Underpinning Te Papa’s vision Changing Hearts, Changing Minds, Changing Lives is a commitment to strengthening its position as the premiere science museum of Aotearoa New Zealand. As part of this commitment, the Museum has recently commenced work toward developing a Proposition for Science, an informed science strategy that will provide an intellectual, planning and operational framework for the future development and growth of science at Te Papa, and roadmap to achieve Te Papa’s vision for science.
An independent advisory panel of experienced science and technology specialists has been appointed to lead this work, to provide an external assessment of the current state of science at Te Papa, and to identify opportunities for building on the current strengths of science at Te Papa for future expansion.
The panel is chaired by Professor David Bibby (Chair), recently Pro-Vice-Chancellor Science and Dean of the Faculty of Science at Victoria University of Wellington, and also includes Professor Shaun Hendy, Professor of Physics at the University of Auckland and a Principal Investigator at the MacDiarmid Institute for Advanced Materials and Nanotechnology; Professor Ewan Fordyce, Professor of Geology at the University of Otago; and Dr Charlotte Marewa Severne, Director of Severne and Associates Ltd and recognised expert in Māori environmental and marine research.
The panel has already been working closely with Te Papa’s science team to gain a comprehensive overview of existing collections, research and science-related activities. The panel will shortly commence a consultation programme, engaging with a range of science-related academic and research institutions, science leaders, and organisations in Wellington and throughout New Zealand. The outcome of the review will be a report of recommendations for the current and future management, use and growth of Te Papa’s science collections, research and relationships.
Arapata Hakiwai, Te Papa’s Acting Chief Executive and Kaihautū says, “We have an incredible breadth of collections and talented science curators, collections managers and researchers. We continue to ensure that our scientific research and collection development have a relevant and sustainable future, and that our collections are at the forefront of what this Museum is about.”
“This is an exciting time for Te Papa – we intend to raise the profile of science at Te Papa through revitalised outreach and exhibition programmes. At the heart of current activities is the redevelopment of our natural history exhibitions, Mountains to Sea and Awesome Forces on Level 2”, he says.

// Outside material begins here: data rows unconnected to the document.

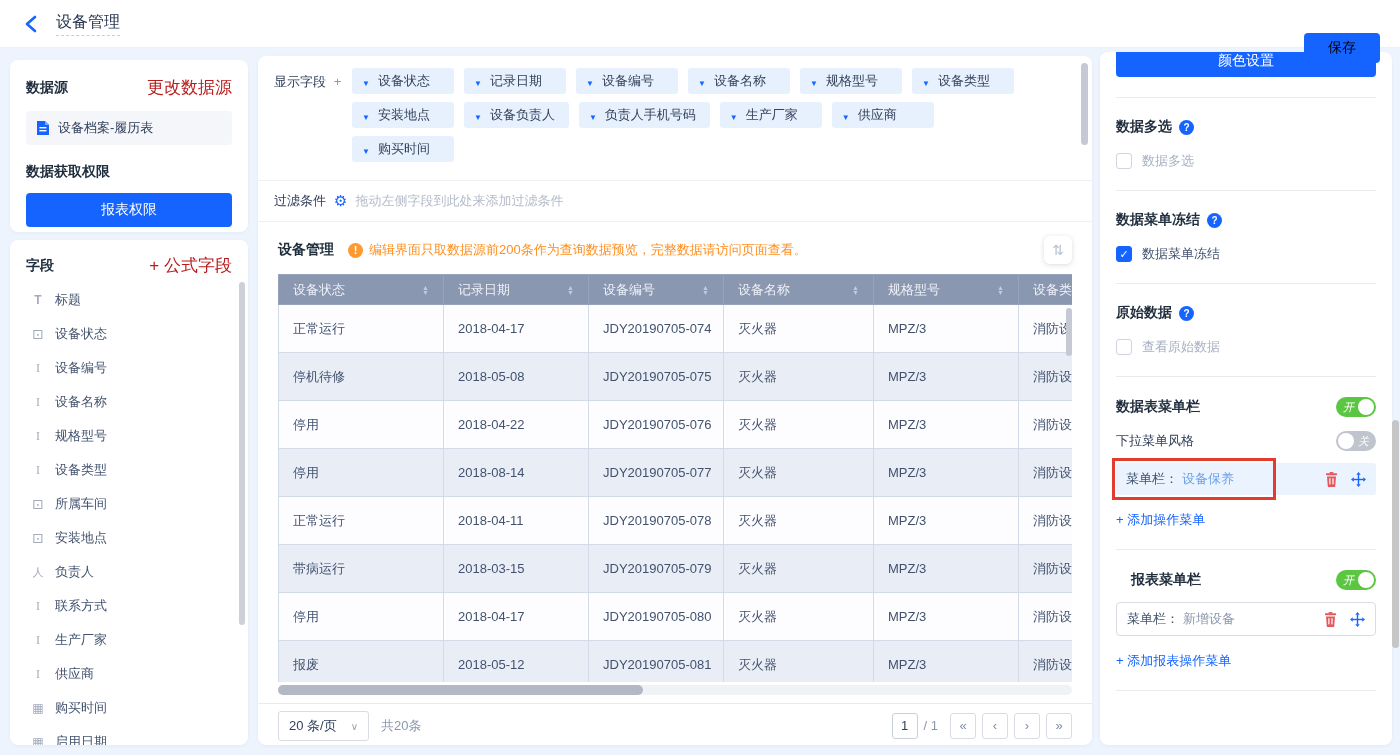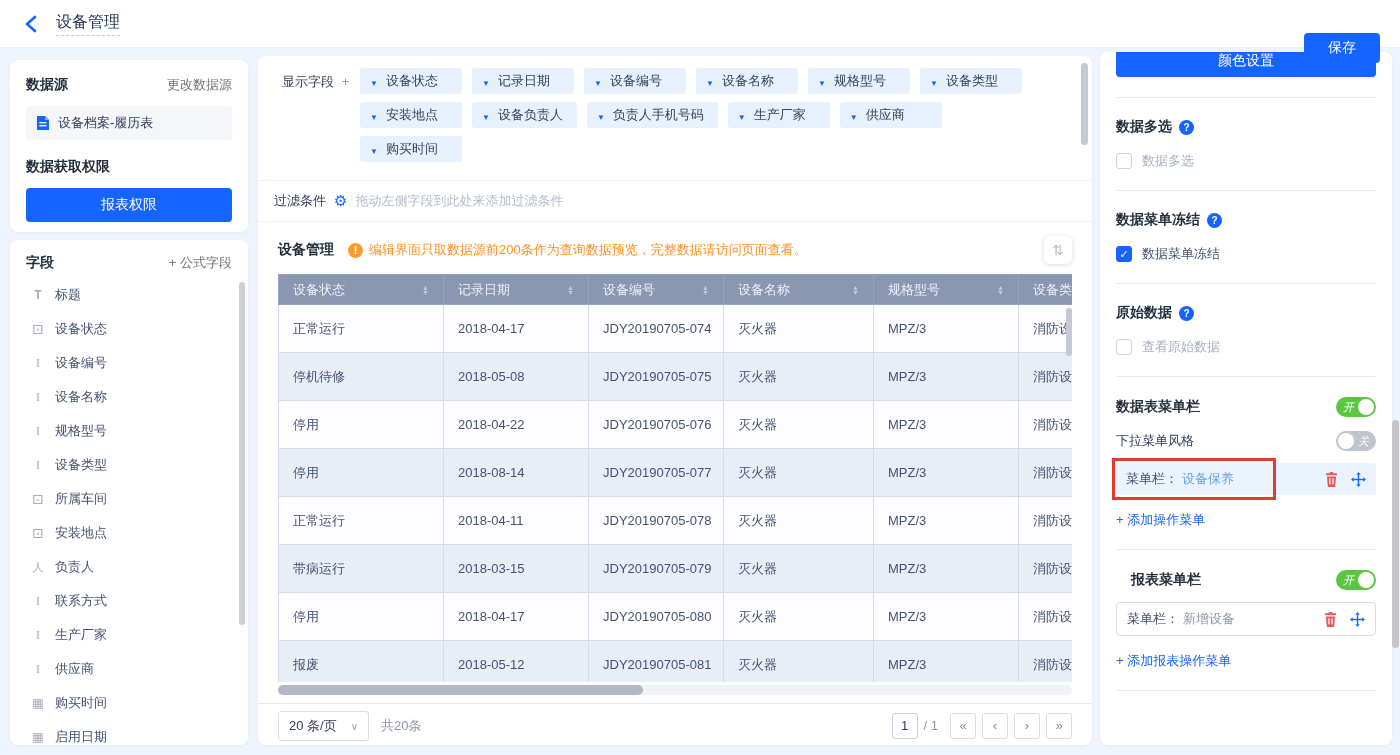--- a/index.html
+++ b/index.html
@@ -6,47 +6,47 @@
   html,body { width:1400px; height:755px; overflow:hidden; }
   body {
     font-family:"Liberation Sans","DejaVu Sans",sans-serif;
     background:#edf4fd; color:#33415c; font-size:13px; position:relative;
   }
   
   .topbar { position:absolute; left:0; top:0; width:1400px; height:48px;
     background:#fff; border-bottom:1px solid #eef0f3; display:flex; align-items:center; padding:0 20px; z-index:5; }
   .back-btn { width:22px; height:22px; display:flex; align-items:center; justify-content:center; cursor:pointer; }
   .page-title { font-size:16px; color:#27344d; margin-left:14px; padding-bottom:2px; border-bottom:1px dashed #c7ccd6; }
-  .save-btn { margin-left:auto; background:#1664ff; color:#ffffff; border:none; border-radius:4px;
+  .save-btn { margin-left:auto; background:#1664ff; color:#000000; border:none; border-radius:4px;
     height:30px; padding:0 24px; font-size:14px; cursor:pointer;margin-top:48px; }
   
   .card { position:absolute; background:#fff; border-radius:8px; box-shadow:0 1px 3px rgba(60,80,120,.06); }
   .card-ds     { left:10px;  top:60px;  width:238px; height:172px; padding:16px; }
   .card-fields { left:10px;  top:240px; width:238px; height:505px; padding:14px 16px; overflow:hidden; }
   .card-mid    { left:258px; top:56px;  width:834px; height:689px; overflow:hidden; }
   .card-right  { left:1100px;top:52px;  width:292px; height:693px; padding:0 16px; overflow:hidden; }
   
   .row-between { display:flex; align-items:center; justify-content:space-between; }
   .sec-title { font-size:14px; font-weight:bold; color:#1f2d3d; }
-  .link { color:#737373; font-size:13px; cursor:pointer; text-decoration:none; }
+  .link { color:#b91c1c; font-size:17px; cursor:pointer; text-decoration:none; }
   .ds-item { margin-top:12px; background:#f4f6f9; border-radius:4px; height:34px; display:flex; align-items:center; padding:0 10px; gap:8px; font-size:13px; color:#33415c; }
   .perm-title { margin-top:18px; }
   .perm-btn { margin-top:12px; width:100%; height:34px; background:#1664ff; color:#fff; border:none; border-radius:4px; font-size:14px; cursor:pointer; }
   
   .fitem { display:flex; align-items:center; gap:9px; height:34px; color:#42526e; cursor:grab; font-size:13px; padding-left:4px; }
   .ficon { width:16px; text-align:center; color:#a3abbd; font-size:12px; flex:none; }
   .ficon[data-icon="title-icon"]::before  { content:"T"; font-weight:bold; }
   .ficon[data-icon="select-icon"]::before { content:"⊡"; font-size:14px; }
   .ficon[data-icon="text-icon"]::before   { content:"I"; font-family:"Liberation Serif","DejaVu Serif",serif; }
   .ficon[data-icon="user-icon"]::before   { content:"人"; font-size:11px; }
   .ficon[data-icon="date-icon"]::before   { content:"▦"; font-size:12px; }
   .fields-scroll { position:absolute; right:3px; top:42px; width:6px; height:343px; background:#cdd0d6; border-radius:3px; }
   
   .df-block { padding:12px 16px 10px; display:flex; }
-  .df-label { width:78px; flex:none; color:#33415c; padding-top:5px;margin-left:8px; }
+  .df-label { width:78px; flex:none; color:#33415c; padding-top:5px; }
   .df-plus { color:#8b97ad; cursor:pointer; margin-left:4px; }
   .chip-rows { flex:1; }
   .chip-row { display:flex; gap:10px; margin-bottom:8px; }
   .chip { background:#e7f1fd; border-radius:3px; height:26px; display:inline-flex; align-items:center;
     padding:0 14px 0 10px; min-width:102px; color:#33415c; cursor:pointer; }
   .chip .tri::before { content:"▼"; color:#1664ff; font-size:8px; margin-right:8px; }
   .mid-scroll { position:absolute; right:4px; top:7px; width:7px; height:82px; background:#c4c9d3; border-radius:4px; }
   .hline { border-top:1px solid #eef0f4; }
   .filter-row { height:40px; display:flex; align-items:center; padding:0 16px; gap:8px; }
   .filter-label { color:#33415c; }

Te Papa’s science collections comprise of approximately 1.5 million collection lots, the largest, most comprehensive collection of New Zealand fauna and flora, with all major taxonomic groups of plants and animals in New Zealand represented. The collections are internationally recognised for particular strengths in molluscs, selected invertebrate groups, marine mammals, birds, fossil vertebrates, fishes and plants. Many of these collections date back to the establishment of the Colonial Museum in 1865. The Museum also leads and contributes to a number of national and international collaborative research projects. The main research areas are biosystematics and taxonomy, biogeography, evolutionary history, biology and ecology, collection management, science history and biodiversity.